(Data in this exercise Opens)
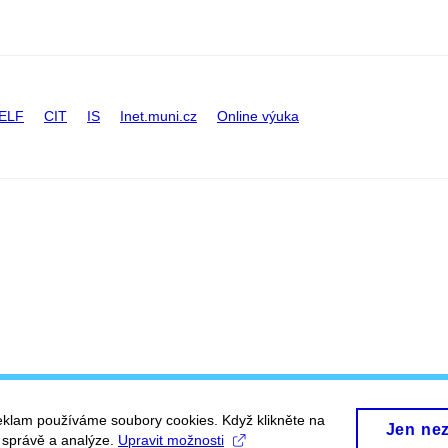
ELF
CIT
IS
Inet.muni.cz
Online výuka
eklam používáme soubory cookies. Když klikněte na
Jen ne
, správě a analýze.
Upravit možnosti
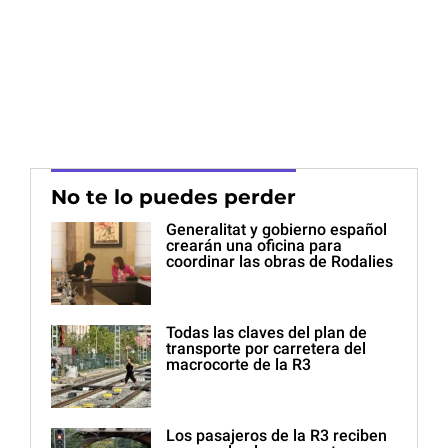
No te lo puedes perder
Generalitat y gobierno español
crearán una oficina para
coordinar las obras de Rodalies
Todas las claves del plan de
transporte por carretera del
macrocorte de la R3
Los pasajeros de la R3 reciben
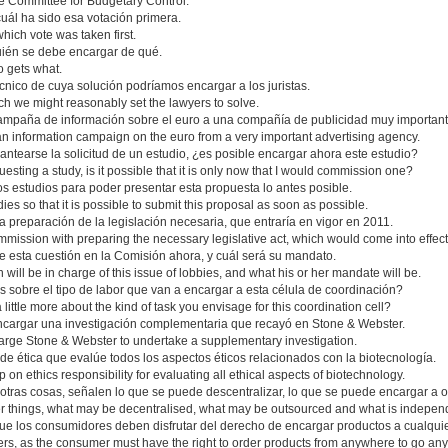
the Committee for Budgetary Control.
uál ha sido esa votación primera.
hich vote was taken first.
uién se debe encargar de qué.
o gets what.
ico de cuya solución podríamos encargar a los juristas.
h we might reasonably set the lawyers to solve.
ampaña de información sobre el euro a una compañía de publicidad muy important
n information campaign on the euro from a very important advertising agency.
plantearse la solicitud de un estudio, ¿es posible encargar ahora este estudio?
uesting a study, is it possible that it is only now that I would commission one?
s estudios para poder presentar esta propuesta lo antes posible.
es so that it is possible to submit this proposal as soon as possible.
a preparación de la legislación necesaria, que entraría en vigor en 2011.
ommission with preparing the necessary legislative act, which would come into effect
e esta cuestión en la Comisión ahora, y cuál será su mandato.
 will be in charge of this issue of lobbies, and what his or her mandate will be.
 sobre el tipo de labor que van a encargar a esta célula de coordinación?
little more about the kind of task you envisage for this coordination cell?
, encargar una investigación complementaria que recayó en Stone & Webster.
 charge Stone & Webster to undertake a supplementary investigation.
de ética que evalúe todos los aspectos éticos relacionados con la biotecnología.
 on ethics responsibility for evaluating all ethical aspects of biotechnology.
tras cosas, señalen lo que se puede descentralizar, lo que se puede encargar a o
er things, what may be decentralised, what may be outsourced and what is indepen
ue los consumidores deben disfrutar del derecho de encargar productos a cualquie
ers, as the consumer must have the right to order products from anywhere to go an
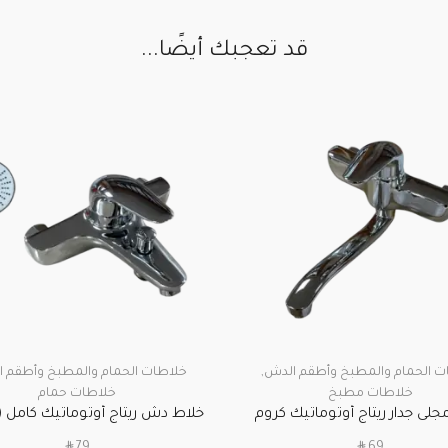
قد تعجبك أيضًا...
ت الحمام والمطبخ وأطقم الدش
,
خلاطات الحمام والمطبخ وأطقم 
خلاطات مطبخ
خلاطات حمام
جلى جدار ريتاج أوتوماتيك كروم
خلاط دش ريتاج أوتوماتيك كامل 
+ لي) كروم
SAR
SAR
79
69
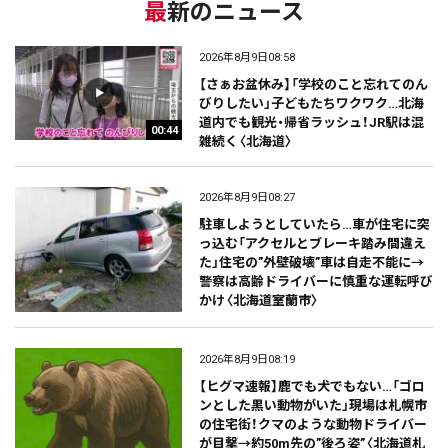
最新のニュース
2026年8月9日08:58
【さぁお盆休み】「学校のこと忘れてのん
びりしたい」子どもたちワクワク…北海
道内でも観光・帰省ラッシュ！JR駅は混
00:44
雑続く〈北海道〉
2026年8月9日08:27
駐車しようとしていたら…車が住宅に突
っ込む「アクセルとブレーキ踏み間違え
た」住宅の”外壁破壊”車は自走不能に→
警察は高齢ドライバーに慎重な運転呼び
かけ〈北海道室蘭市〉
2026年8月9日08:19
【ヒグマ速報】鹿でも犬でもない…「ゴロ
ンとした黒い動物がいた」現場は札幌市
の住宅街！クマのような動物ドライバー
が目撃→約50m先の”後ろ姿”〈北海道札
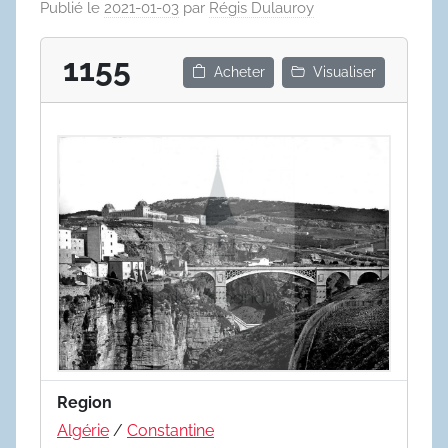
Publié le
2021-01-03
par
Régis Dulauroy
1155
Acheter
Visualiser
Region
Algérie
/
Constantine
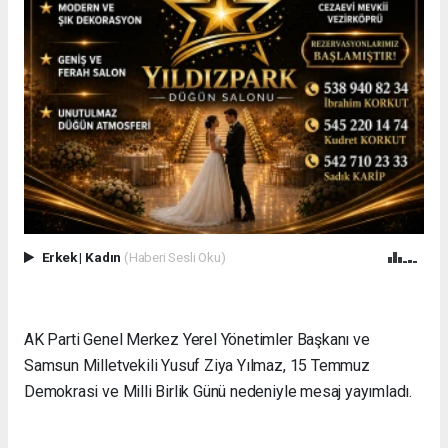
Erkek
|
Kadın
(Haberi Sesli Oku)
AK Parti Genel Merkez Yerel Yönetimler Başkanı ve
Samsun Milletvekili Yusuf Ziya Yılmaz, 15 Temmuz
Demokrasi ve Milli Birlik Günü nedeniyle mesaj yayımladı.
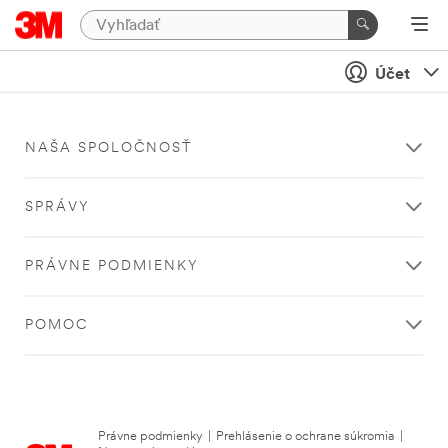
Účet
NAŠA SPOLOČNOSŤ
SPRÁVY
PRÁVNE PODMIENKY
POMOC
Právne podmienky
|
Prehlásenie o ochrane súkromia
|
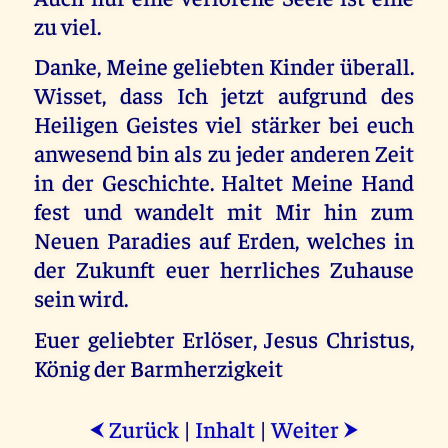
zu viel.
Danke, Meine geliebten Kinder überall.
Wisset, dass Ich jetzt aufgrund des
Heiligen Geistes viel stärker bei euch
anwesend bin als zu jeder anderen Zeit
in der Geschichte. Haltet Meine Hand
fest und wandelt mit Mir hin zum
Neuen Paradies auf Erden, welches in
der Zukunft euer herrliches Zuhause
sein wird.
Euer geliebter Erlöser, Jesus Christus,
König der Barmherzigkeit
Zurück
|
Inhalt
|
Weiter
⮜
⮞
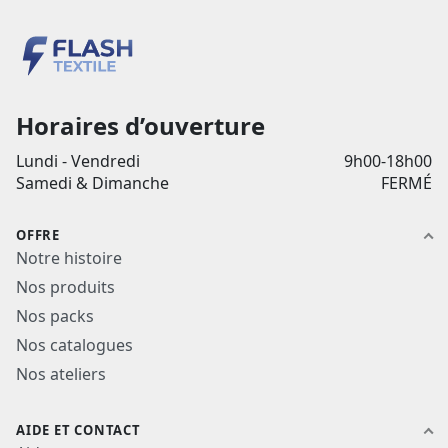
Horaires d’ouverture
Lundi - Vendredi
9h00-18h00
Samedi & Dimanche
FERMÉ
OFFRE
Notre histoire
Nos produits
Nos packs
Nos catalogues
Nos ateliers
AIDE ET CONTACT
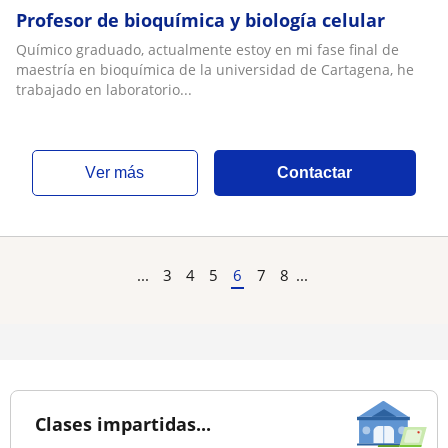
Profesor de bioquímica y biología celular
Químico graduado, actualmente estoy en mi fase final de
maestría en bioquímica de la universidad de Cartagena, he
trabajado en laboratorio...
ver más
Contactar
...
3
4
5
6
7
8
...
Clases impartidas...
(Data in this exercise Closes)
(Data in this exercise Opens)
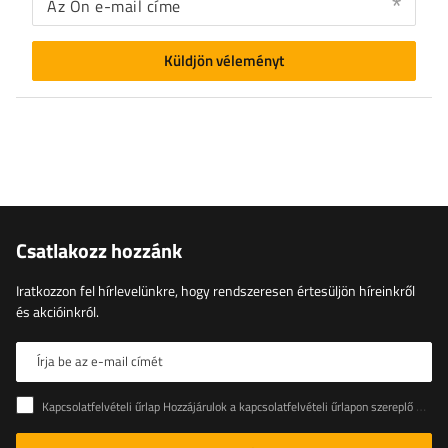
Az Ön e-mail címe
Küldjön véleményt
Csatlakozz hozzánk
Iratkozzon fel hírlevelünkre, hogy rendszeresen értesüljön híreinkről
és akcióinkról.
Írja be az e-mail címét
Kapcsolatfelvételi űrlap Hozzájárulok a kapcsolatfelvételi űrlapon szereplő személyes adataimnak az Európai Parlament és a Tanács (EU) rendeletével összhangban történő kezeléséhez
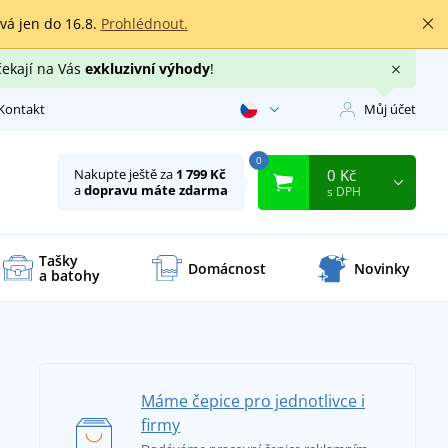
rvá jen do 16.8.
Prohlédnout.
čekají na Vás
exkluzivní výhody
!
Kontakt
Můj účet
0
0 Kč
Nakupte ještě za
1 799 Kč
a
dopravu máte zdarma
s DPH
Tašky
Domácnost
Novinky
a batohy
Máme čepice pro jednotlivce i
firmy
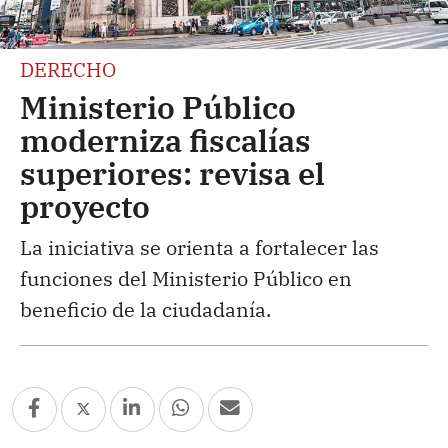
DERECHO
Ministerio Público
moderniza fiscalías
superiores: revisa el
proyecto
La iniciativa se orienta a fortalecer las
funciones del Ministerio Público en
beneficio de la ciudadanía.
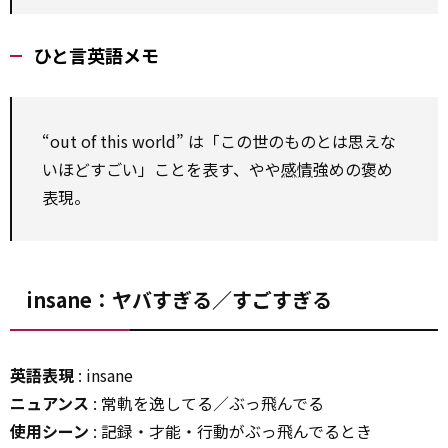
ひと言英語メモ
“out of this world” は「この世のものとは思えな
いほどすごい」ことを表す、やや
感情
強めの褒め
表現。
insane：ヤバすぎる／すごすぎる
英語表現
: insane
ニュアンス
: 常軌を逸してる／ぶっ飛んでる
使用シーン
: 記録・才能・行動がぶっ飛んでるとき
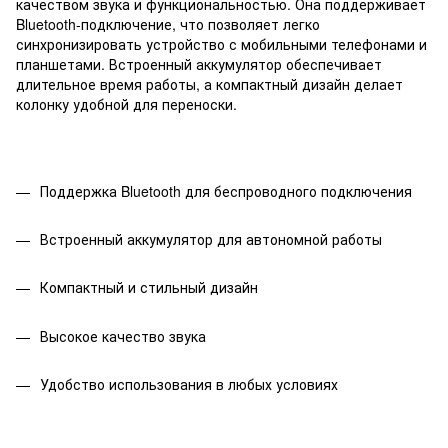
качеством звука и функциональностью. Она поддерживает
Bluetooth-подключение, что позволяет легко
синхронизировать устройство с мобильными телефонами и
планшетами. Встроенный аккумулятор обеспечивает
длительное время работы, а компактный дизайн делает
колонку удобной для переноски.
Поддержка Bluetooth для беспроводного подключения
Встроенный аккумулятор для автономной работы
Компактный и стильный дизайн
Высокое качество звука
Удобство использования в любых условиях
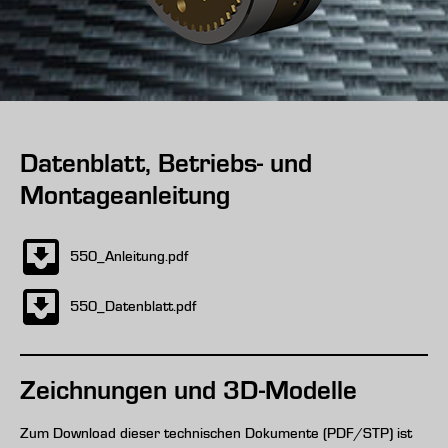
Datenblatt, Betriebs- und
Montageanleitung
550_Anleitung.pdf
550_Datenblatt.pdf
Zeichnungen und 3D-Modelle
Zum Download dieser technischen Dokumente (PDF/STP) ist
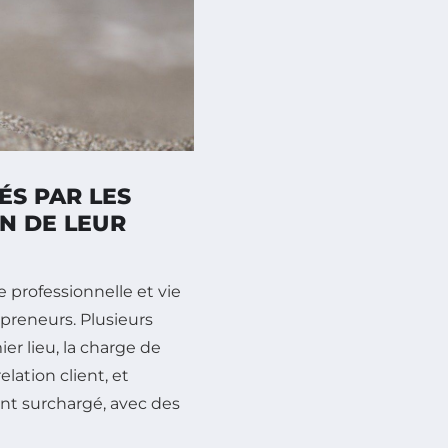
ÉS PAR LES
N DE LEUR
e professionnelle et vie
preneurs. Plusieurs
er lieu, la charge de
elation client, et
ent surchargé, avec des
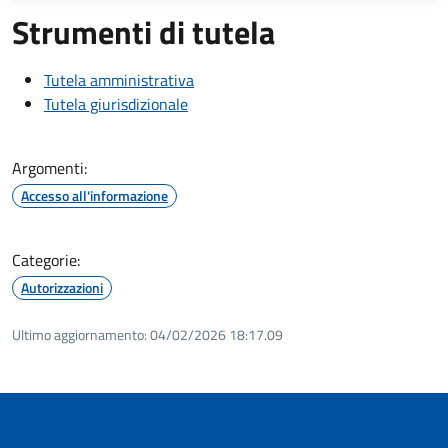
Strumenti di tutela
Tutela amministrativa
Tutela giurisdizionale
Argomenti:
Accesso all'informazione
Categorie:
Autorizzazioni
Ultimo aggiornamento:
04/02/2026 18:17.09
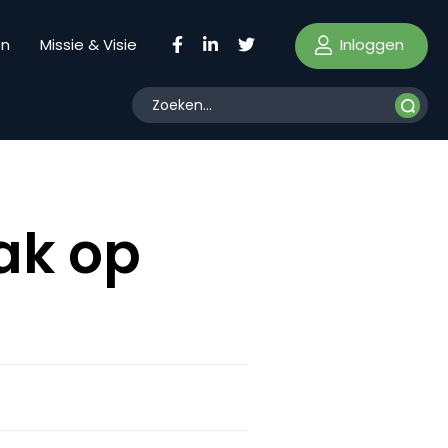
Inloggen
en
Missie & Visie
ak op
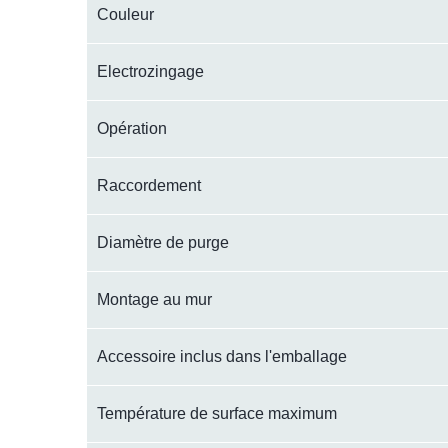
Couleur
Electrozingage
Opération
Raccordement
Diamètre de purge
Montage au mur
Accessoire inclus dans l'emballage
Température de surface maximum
(Data in this exercise Closes)
> **Problem details**
From the records above, copy only the lines running from the line containing "の住宅街！クマのような動物ドライバー" to the line containing "Clases impartidas...", both ends included. Leave the pictures out.

> **Solution to the exercise**
の住宅街！クマのような動物ドライバー
が目撃→約50m先の”後ろ姿”〈北海道札
Publié le
2021-01-03
par
Régis Dulauroy
1155
Acheter
Visualiser
Region
Algérie
/
Constantine
Erkek
|
Kadın
(Haberi Sesli Oku)
AK Parti Genel Merkez Yerel Yönetimler Başkanı ve
Samsun Milletvekili Yusuf Ziya Yılmaz, 15 Temmuz
Demokrasi ve Milli Birlik Günü nedeniyle mesaj yayımladı.
Účet
NAŠA SPOLOČNOSŤ
SPRÁVY
PRÁVNE PODMIENKY
POMOC
Právne podmienky
|
Prehlásenie o ochrane súkromia
|
zu viel.
Danke, Meine geliebten Kinder überall.
Wisset, dass Ich jetzt aufgrund des
Heiligen Geistes viel stärker bei euch
anwesend bin als zu jeder anderen Zeit
in der Geschichte. Haltet Meine Hand
fest und wandelt mit Mir hin zum
Neuen Paradies auf Erden, welches in
der Zukunft euer herrliches Zuhause
sein wird.
Euer geliebter Erlöser, Jesus Christus,
König der Barmherzigkeit
Zurück
|
Inhalt
|
Weiter
⮜
⮞
Horaires d’ouverture
Lundi - Vendredi
9h00-18h00
Samedi & Dimanche
FERMÉ
OFFRE
Notre histoire
Nos produits
Nos packs
Nos catalogues
Nos ateliers
AIDE ET CONTACT
Profesor de bioquímica y biología celular
Químico graduado, actualmente estoy en mi fase final de
maestría en bioquímica de la universidad de Cartagena, he
trabajado en laboratorio...
ver más
Contactar
...
3
4
5
6
7
8
...
Clases impartidas...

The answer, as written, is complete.